There’s irony in the location of many of the Manchester courts, facing across a narrow street the People’s History Museum. The law has so often been used by the rich and powerful against the people, and that’s what was happening there this morning.
An incredibly broad-ranging, restrictive injunction brought by the private fracking firm Cuadrilla had led to three defendants, known as the Preston New Road Three – Katrina Lawrie, Christopher Wilson and Lee Walsh – appearing before the court, with the potential to be facing up to two years in jail.
There have been attempts to challenge that injunction, with its serious restriction on the democratic right to protest, but on Sunday night the refusal of a judge to cap the potential costs of the challenge forced Friends of the Earth to withdraw its case.
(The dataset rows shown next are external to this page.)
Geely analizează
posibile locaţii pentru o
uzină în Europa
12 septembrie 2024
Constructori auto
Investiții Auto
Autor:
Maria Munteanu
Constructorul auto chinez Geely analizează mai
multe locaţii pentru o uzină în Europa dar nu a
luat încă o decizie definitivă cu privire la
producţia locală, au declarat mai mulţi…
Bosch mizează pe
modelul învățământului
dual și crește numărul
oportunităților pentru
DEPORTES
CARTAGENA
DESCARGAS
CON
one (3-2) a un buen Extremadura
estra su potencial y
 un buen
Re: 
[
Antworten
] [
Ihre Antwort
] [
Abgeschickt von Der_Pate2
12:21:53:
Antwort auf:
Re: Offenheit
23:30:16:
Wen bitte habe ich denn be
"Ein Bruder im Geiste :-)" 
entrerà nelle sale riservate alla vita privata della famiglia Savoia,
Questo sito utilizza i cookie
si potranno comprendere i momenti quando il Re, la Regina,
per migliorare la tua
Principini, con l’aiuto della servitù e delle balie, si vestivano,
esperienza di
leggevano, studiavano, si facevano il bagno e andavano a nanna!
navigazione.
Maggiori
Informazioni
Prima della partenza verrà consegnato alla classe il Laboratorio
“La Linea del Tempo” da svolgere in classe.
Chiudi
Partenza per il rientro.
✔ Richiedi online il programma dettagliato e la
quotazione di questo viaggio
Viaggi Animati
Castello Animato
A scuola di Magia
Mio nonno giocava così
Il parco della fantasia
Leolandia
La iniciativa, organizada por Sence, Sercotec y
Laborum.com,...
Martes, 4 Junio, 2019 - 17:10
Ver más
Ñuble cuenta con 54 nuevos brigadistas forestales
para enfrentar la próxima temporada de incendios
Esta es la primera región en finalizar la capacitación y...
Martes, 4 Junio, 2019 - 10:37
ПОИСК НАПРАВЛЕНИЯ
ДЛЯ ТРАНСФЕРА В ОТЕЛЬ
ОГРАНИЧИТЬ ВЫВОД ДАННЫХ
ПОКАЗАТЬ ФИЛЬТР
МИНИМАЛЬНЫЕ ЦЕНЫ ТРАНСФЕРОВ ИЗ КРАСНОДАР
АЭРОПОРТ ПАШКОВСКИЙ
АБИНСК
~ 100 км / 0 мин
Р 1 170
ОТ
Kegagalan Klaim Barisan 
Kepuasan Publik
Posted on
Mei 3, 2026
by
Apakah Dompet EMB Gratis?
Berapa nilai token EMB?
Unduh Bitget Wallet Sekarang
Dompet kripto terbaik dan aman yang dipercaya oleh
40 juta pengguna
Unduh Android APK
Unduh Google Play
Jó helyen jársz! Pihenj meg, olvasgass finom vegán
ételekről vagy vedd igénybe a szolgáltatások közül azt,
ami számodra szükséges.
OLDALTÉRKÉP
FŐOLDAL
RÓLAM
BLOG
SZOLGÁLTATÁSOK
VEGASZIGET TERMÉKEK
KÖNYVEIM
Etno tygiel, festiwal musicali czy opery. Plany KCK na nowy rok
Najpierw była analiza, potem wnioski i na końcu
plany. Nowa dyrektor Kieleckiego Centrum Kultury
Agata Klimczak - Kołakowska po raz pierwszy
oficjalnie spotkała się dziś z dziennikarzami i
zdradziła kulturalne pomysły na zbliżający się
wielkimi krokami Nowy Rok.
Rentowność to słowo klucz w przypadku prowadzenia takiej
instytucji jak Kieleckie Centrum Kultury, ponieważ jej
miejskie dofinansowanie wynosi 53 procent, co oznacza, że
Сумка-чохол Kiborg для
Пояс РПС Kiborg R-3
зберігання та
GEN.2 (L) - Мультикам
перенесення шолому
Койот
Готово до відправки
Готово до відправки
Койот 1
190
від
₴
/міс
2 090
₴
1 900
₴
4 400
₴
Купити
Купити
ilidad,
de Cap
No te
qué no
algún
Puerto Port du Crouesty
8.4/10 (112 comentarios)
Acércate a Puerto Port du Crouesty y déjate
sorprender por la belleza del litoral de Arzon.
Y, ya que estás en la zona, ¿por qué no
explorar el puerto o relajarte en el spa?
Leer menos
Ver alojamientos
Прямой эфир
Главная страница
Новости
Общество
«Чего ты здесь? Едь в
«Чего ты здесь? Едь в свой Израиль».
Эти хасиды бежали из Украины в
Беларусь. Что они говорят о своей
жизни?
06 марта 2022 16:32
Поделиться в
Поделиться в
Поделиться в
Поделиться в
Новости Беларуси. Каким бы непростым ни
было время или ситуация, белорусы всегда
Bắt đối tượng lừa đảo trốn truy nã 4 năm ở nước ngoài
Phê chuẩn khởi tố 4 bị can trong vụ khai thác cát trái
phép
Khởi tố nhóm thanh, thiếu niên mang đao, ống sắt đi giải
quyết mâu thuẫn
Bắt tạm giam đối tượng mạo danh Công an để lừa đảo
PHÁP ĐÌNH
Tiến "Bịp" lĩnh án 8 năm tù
But should it have been needed, the People’s History Museum was there to remind the PNR Three and their supporters that although it has often been tough, and there have been many setbacks, the people have won many rights in the past – from the vote to the right to form unions to equalities laws – and defended them against powerful, wealthy opposition.
Not that such a reminder was really needed this morning, for the mood outside the court was buoyant. Supporters marched down from the Extinction Rebellion Deansgate shutdown, news filtered in of the Barclays Bank ‘glue on’, and a busload of supports came direct from Preston New Road where a huge group of local residents, many of them previously not engaged in the protest, marched at the weekend, after Cuadrilla shook their homes with a 2.9 fracking-induced earthquake.
Change is possible – indeed inevitable – and we can make sure it is in the right direction
And as we sang, danced and spoke, an electric free bus, travelling one of three routes through Manchester centre now, regularly passed us, a reminder that change is possible – indeed inevitable – and we can make sure it is in the right direction.
Many of those speakers were making links beyond the issue of fracking, beyond even the pressing climate emergency, out to the state of Britain today and what is unfolding down in far off Westminster, where we have a government threatening to ignore the rule of law, the dictates of Parliament, to try to force through a crash-out Brexit.
Reference was made to the environmental implications of that, but also to the far broader view: the fact that the project of establishing democracy and ensuring human rights, something that has never been given but has to be taken, is still far from complete in the UK.
This weekend I was listening to a podcast on the history of Rome. We know that Boris Johnson is keen on Roman history; perhaps, I’d suggest, he might look to back to the agitation by the plebians that led to the Law of the Twelve Tables – the codification of Roman law that meant everyone had access to and could know the rules under which they were being governed.
That’s something that we haven’t yet secured in Britain, with our unwritten constitution and our severely discriminatory law that favours those with cash to burn, like Cuadrilla, over local communities. But the determination to match what the Romans set out as at least a principle in 450BC is growing fast in the UK.
There’s a saying that feels just right in this tumultuous week, a reminder and an inspiration: we are the many, they are the few. That was true of the plebians in fifth-century Rome. That’s true of Cuadrilla, it’s true of the Barclay bosses, and it’s true of Johnson’s loyalist MPs in Westminster. It was evident outside the court in Manchester this morning.
They are on the wrong side of history; we, the people, are on the right side.